Schools make adjustments to Bark

    Juneau Alaska Music Matters students performed two students at Tuesday's Juneau Board of Education meeting.

    Juneau, Alaska (KINY) - An opt out provision is now open to all students after concerns were raised about privacy.

    Superintendent Dr. Bridget Weiss told the Juneau Board of Education she has made a few adjustments to the Bark Program.  She met with staff, students and a parent who had concerns at the October board meeting.  She also worked with Bark to make some changes.  Data is now being held for 15 days rather than 30 days.  Parents no longer receive emails from Bark offering services, the profanity filter was eliminated and the severity filter was adjusted to less sensitive to result in fewer false positives.

    "We have made some headway and communicated with individuals who had requested opt-outs of the program," she added.

    Bark is a parental control phone monitoring app to help keep kids safer online.  Bark monitors social media, text, and email on Android and IOS devices.

    School officials were criticized last month for implementing the program without giving students and parents enough information.

    Dr. Weiss said the district has worked with the Juneau Police Department to create a community-based, multi-disciplinary partnership dedicated to the prevention of targeted acts of violence through the cooperative sharing of information and resources.  The program will work to identify threats and indicators to commit violence, determine the seriousness of the threat, develop an intervention plan that protects potential victims and address the underlying problems or causes of the threatening behavior.  The purpose is for prevention and intervention rather than discipline.

    "This is at the very, very infancy of design.  It is a great example of a partnership with an Agency that plays a very strong role in our community.   It is an attempt to be proactive rather than reactive," she added.

    Student enrollment of 4,615 students is 38 students above projections.

    Natalie Watson of AWARE gave a report on the Boys and Girls on the Run program.  The after school program teaches kids life and other skills.  After 10 weeks they compete in a 5 K run.  This year the run is held on December 7.
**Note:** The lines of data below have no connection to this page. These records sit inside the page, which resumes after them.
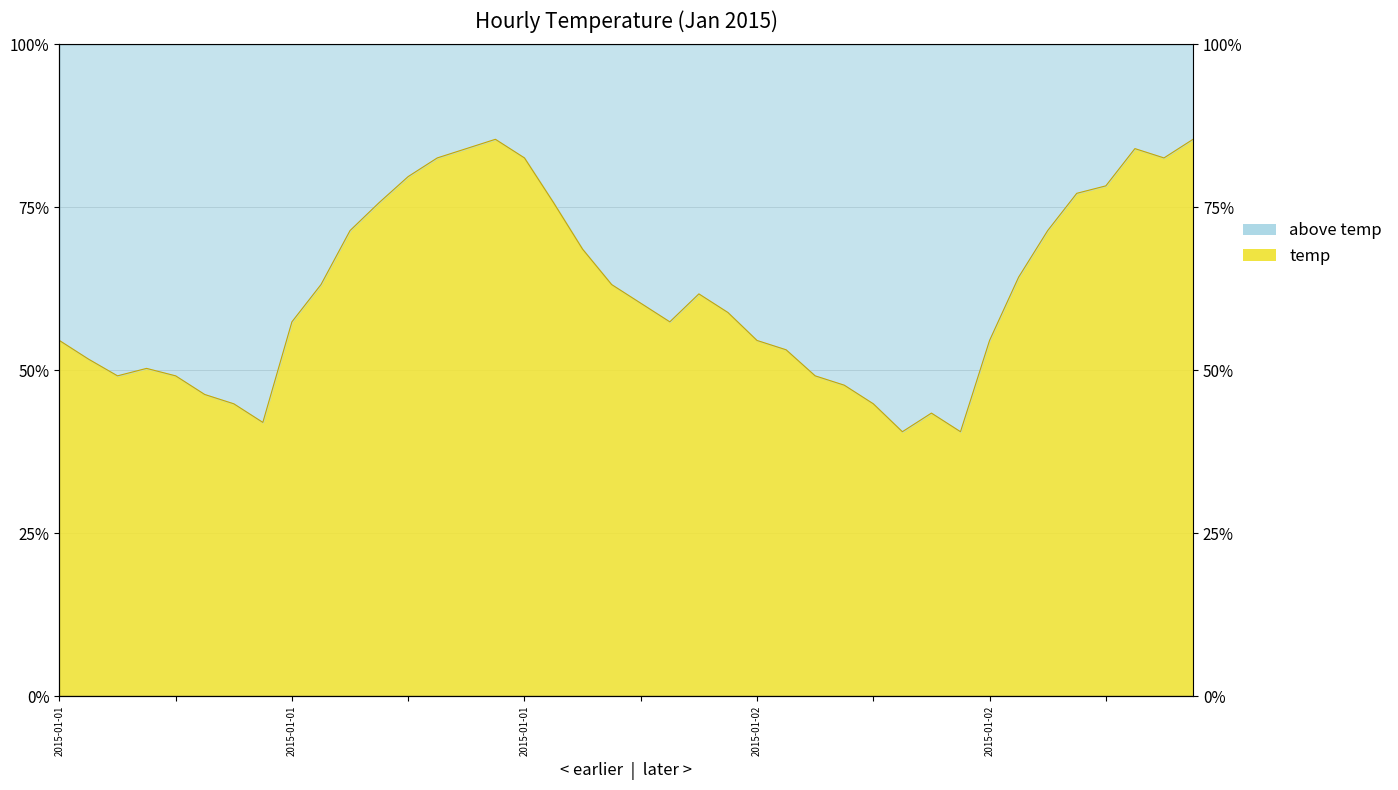

True or false: the data has more than 0 interior local peaks.

True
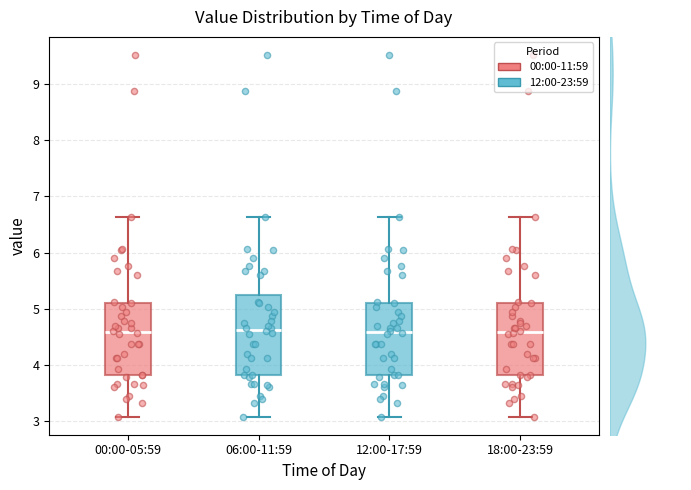

Reading left to right, transcribe this box plot: for each box, give where its median line is, the range the box spans, and where its two whiskers end, as read against the y-axis. The values are not printed on the chart, so give them approximately, as read against the axis.

00:00-05:59: median 4.6, box 3.8 to 5.1, whiskers 3.1 to 6.6
06:00-11:59: median 4.6, box 3.8 to 5.2, whiskers 3.1 to 6.6
12:00-17:59: median 4.6, box 3.8 to 5.1, whiskers 3.1 to 6.6
18:00-23:59: median 4.6, box 3.8 to 5.1, whiskers 3.1 to 6.6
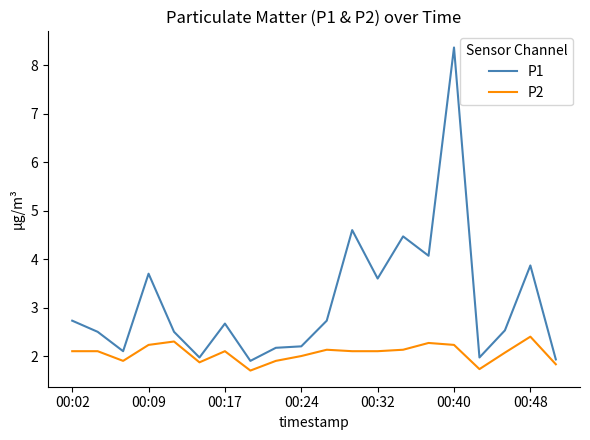

Rank the series by their average value, from lowest to highest.

P2, P1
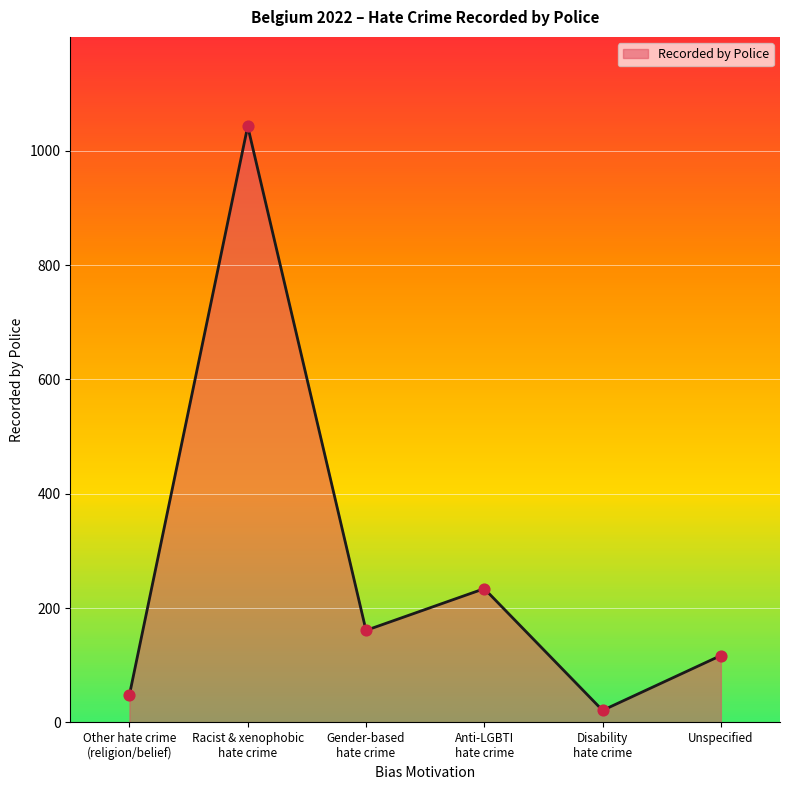

What is the change in value from Disability
hate crime to Unspecified?

+96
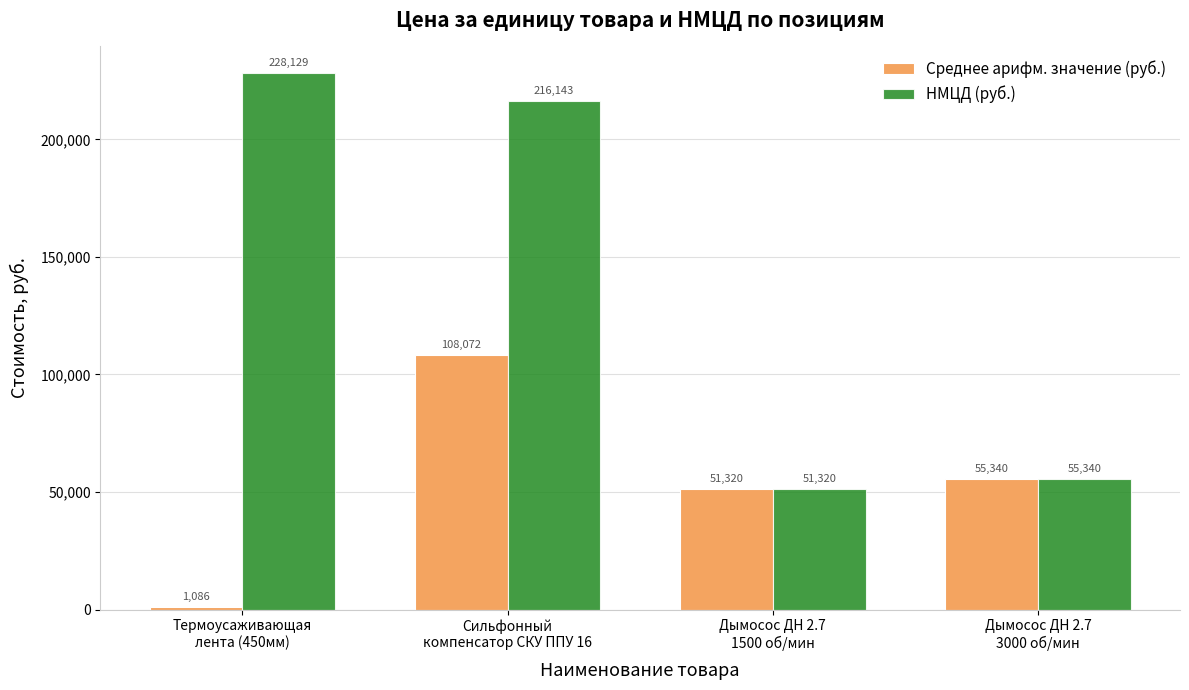

How many data points in НМЦД (руб.) are less than 216143?

2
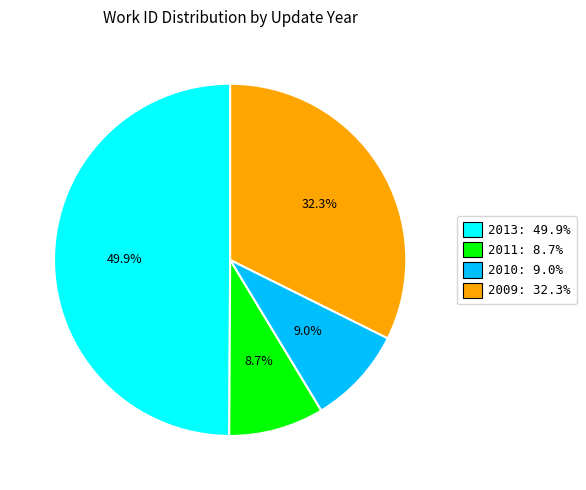

Is 2009: 32.3% the majority of the pie?

No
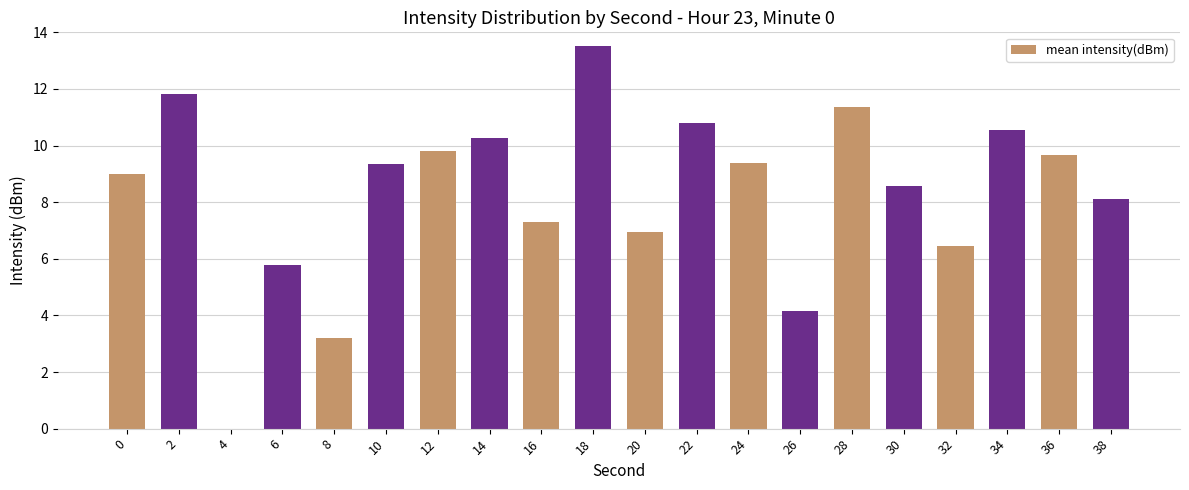

True or false: the data shows 9.7 at 36.

True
    YDHS students plan a community involvement day soon with trips to various agencies like Tlingit and Haida Central Council, Juneau Police, AWARE, the Zach Gordon Youth Center and other visits.  Students would like to raise the community profile of the school.  One idea is a hot chocolate day downtown.

    The Board decided not to approve a policy change that would prohibit any mention of alcohol or drugs like bumper stickers on cars parked in school parking lots.